- Extrait choisi:
□ □ □ □

Au sommet du podium des Didier, je glisse sans trop me forcer ; Didier Wampas, Didier Drogba, Didier Bourdon (celui de la télé des Inconnus), le Didier d’Alain Chabat et, tout tout tout au-dessus de la pile, Didier Super.
Natif de Douai, gosse de peintres, Didier Super fait une grosse partie de sa scolarité dans un
établissement catholique. À part ça ? « Ben t’es gamin et t’habites à Douai. Bonjour, j’habite à Douai. Qu’est-ce que tu fais ? Ben rien. Je suis à Douai. Et voilà, c’est Douai. » Alors le jeune Didier Super, histoire d’oublier l’ennui, joue dans un groupe de punk à ch’tis. C’est vers la vingtaine que Didier se lance dans la variété underground de (très) mauvais goût en déversant sur le net un florilège de ses premières compos solo le tout pour zéro euro. Les textes bien craignos assénés par une voix éraillée de débile sur une mélodie plus que rudimentaire – quelques notes de clavier pour gosse et des accords approximatifs de guitare – rebutent les oreilles chastes mais fascinent les fans d’humour trash.

□ □ □ □

- Données fournies:
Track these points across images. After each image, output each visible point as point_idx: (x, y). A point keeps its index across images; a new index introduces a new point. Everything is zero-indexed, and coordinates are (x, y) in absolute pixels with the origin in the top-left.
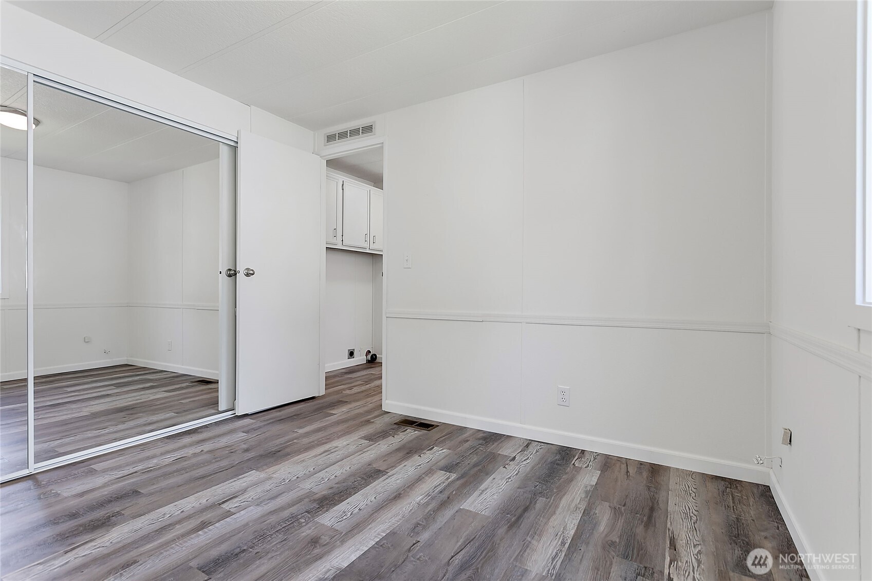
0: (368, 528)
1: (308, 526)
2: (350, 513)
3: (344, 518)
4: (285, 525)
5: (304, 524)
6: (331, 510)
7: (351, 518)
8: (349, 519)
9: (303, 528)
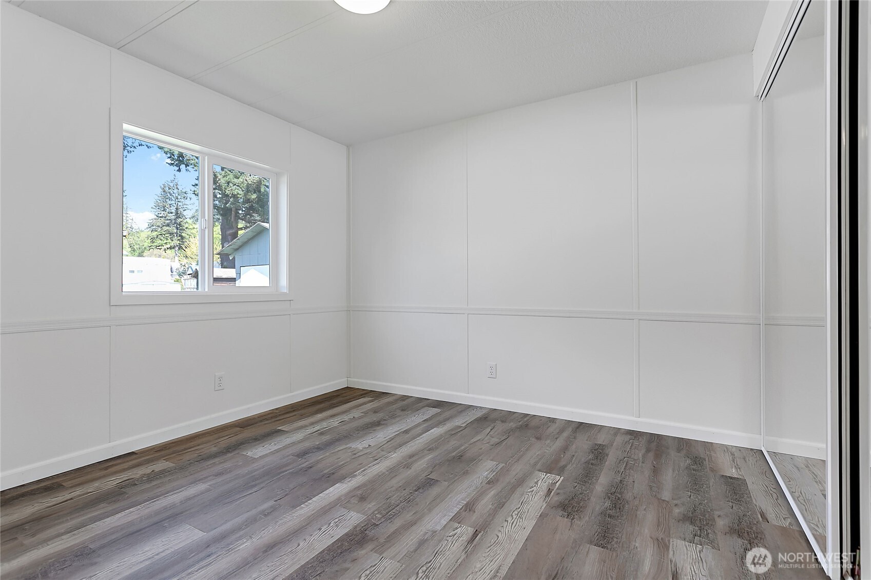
0: (315, 511)
1: (372, 511)
2: (331, 525)
3: (337, 520)
4: (393, 511)
5: (376, 512)
6: (351, 527)
7: (330, 520)
8: (332, 519)
9: (375, 509)
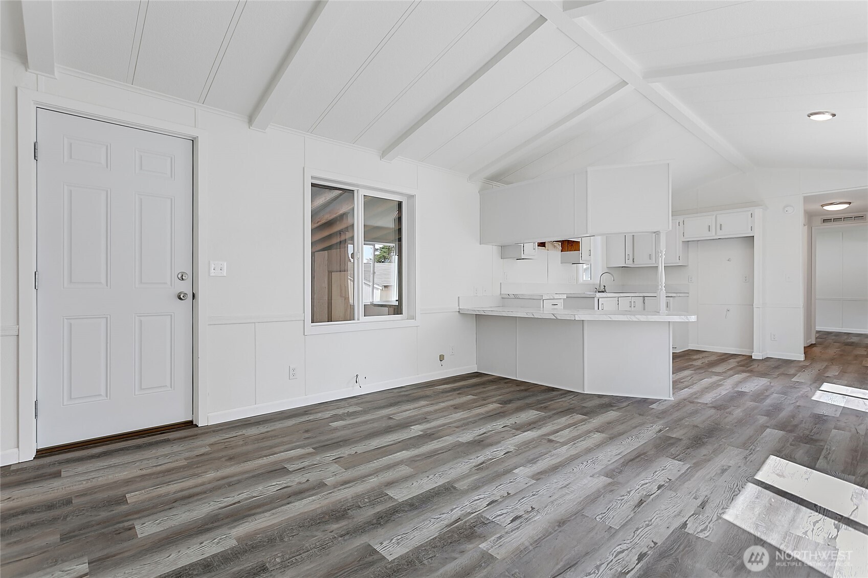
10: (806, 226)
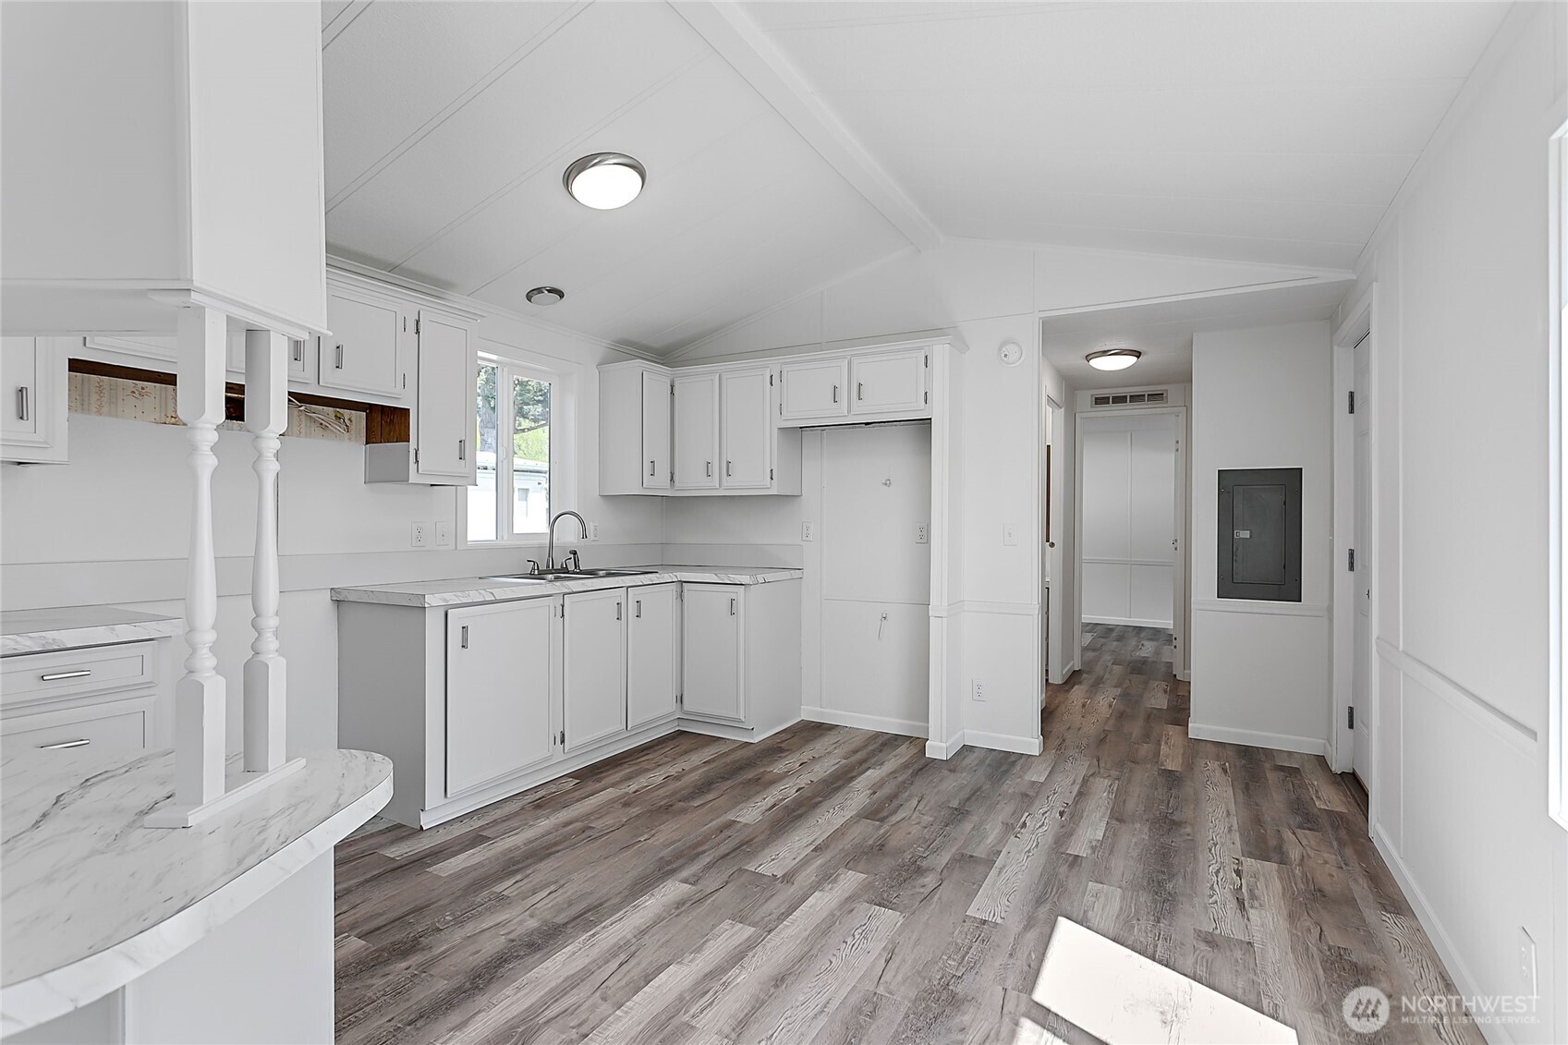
10: (1063, 409)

□ □ □ □

- Consignes:
• 1. Extrayez le texte sur Didier Super en entier, sans y changer un seul mot.
• 2. Mettez toutes les lignes des entrées de suivi de points sous forme de liste JSON de chaînes, une chaîne par ligne, sans les lignes vides. Laissez les images hors de la réponse.
Le texte et les entrées proviennent de sources différentes.

- Réponses par numéro:
• 1.
Au sommet du podium des Didier, je glisse sans trop me forcer ; Didier Wampas, Didier Drogba, Didier Bourdon (celui de la télé des Inconnus), le Didier d’Alain Chabat et, tout tout tout au-dessus de la pile, Didier Super.
Natif de Douai, gosse de peintres, Didier Super fait une grosse partie de sa scolarité dans un
établissement catholique. À part ça ? « Ben t’es gamin et t’habites à Douai. Bonjour, j’habite à Douai. Qu’est-ce que tu fais ? Ben rien. Je suis à Douai. Et voilà, c’est Douai. » Alors le jeune Didier Super, histoire d’oublier l’ennui, joue dans un groupe de punk à ch’tis. C’est vers la vingtaine que Didier se lance dans la variété underground de (très) mauvais goût en déversant sur le net un florilège de ses premières compos solo le tout pour zéro euro. Les textes bien craignos assénés par une voix éraillée de débile sur une mélodie plus que rudimentaire – quelques notes de clavier pour gosse et des accords approximatifs de guitare – rebutent les oreilles chastes mais fascinent les fans d’humour trash.

• 2.
[
  "Track these points across images. After each image, output each visible point as point_idx: (x, y). A point keeps its index across images; a new index introduces a new point. Everything is zero-indexed, and coordinates are (x, y) in absolute pixels with the origin in the top-left.",
  "0: (368, 528)",
  "1: (308, 526)",
  "2: (350, 513)",
  "3: (344, 518)",
  "4: (285, 525)",
  "5: (304, 524)",
  "6: (331, 510)",
  "7: (351, 518)",
  "8: (349, 519)",
  "9: (303, 528)",
  "0: (315, 511)",
  "1: (372, 511)",
  "2: (331, 525)",
  "3: (337, 520)",
  "4: (393, 511)",
  "5: (376, 512)",
  "6: (351, 527)",
  "7: (330, 520)",
  "8: (332, 519)",
  "9: (375, 509)",
  "10: (806, 226)",
  "10: (1063, 409)"
]